== STORED DATA ==

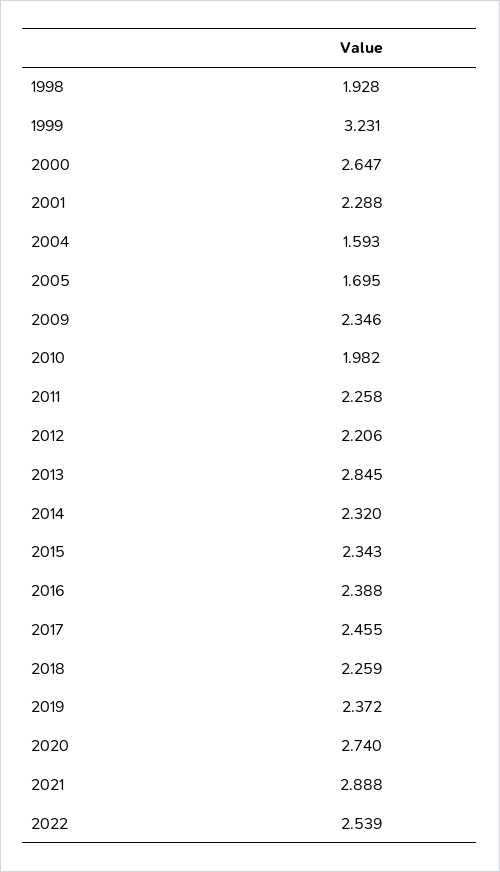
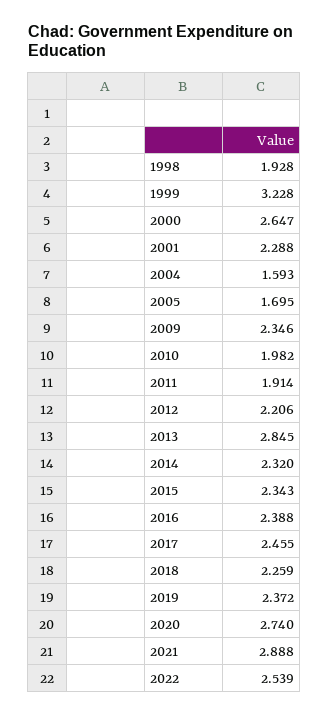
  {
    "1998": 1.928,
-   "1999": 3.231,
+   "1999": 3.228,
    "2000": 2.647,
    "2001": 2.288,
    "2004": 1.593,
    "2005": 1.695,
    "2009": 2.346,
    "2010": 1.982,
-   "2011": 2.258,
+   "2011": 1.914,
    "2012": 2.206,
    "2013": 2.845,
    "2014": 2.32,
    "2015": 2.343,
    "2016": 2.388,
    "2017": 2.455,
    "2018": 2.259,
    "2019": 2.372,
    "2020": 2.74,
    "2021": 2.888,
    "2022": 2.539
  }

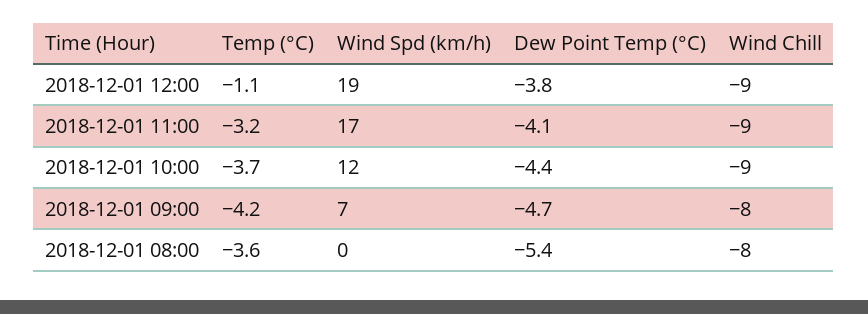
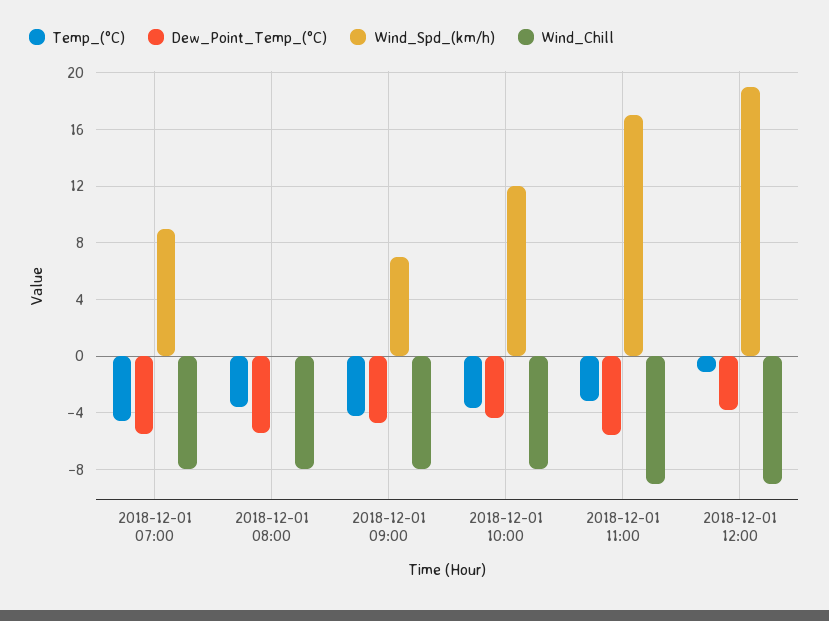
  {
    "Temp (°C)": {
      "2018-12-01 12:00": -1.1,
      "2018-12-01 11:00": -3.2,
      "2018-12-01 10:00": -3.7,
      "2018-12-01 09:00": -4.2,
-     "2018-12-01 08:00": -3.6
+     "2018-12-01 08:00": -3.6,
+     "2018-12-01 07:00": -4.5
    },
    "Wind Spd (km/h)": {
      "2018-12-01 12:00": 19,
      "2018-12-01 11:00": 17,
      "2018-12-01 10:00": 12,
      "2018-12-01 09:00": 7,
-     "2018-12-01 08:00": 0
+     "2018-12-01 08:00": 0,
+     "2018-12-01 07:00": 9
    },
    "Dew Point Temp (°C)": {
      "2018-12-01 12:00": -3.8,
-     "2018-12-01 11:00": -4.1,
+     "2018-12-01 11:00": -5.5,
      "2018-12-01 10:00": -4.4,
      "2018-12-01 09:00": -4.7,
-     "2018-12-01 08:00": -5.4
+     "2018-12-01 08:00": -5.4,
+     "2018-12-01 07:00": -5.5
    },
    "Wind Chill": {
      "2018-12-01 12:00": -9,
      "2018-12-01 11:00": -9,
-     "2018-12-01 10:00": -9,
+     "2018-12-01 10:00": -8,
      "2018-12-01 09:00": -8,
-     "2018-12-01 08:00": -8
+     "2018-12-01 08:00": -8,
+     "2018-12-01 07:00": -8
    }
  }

===
== STORED DATA ==

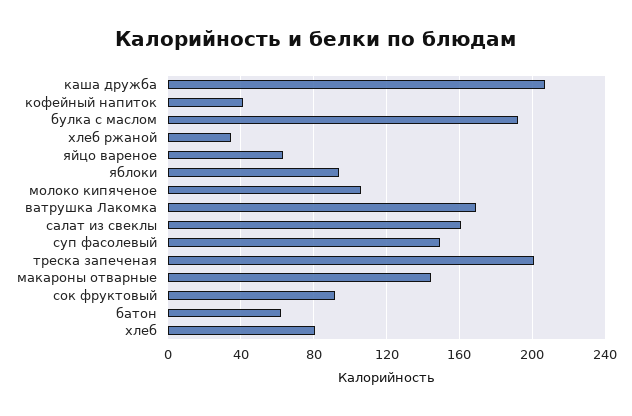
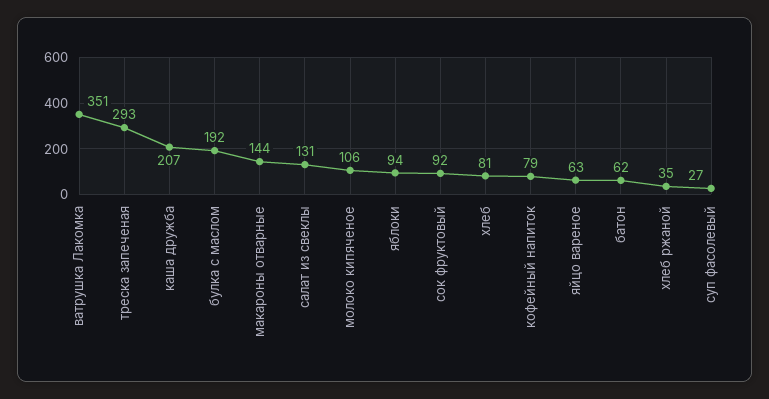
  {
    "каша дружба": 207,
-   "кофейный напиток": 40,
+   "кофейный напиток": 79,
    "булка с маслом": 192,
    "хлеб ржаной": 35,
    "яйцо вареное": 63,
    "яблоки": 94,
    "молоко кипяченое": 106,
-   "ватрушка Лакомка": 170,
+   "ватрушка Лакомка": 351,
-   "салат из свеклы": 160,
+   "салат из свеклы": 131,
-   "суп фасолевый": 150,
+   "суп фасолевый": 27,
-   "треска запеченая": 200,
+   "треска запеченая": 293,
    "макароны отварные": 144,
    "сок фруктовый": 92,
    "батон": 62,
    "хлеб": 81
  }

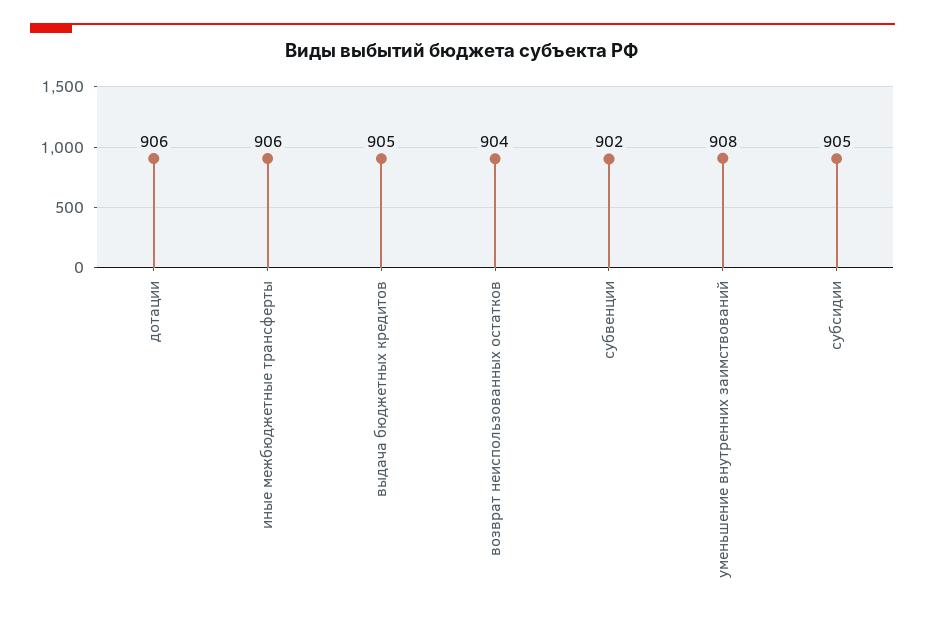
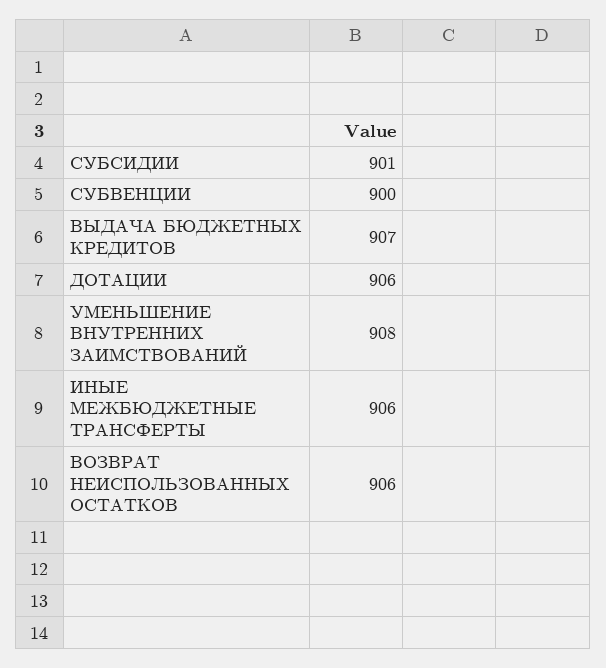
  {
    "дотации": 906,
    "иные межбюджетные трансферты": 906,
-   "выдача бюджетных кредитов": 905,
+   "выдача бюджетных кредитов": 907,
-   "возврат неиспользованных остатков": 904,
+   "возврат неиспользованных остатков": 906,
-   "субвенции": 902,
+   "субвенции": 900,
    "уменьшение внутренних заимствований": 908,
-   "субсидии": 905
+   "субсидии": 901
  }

===

If a line above contains the word "кредитов", list it.

-   "выдача бюджетных кредитов": 905,
+   "выдача бюджетных кредитов": 907,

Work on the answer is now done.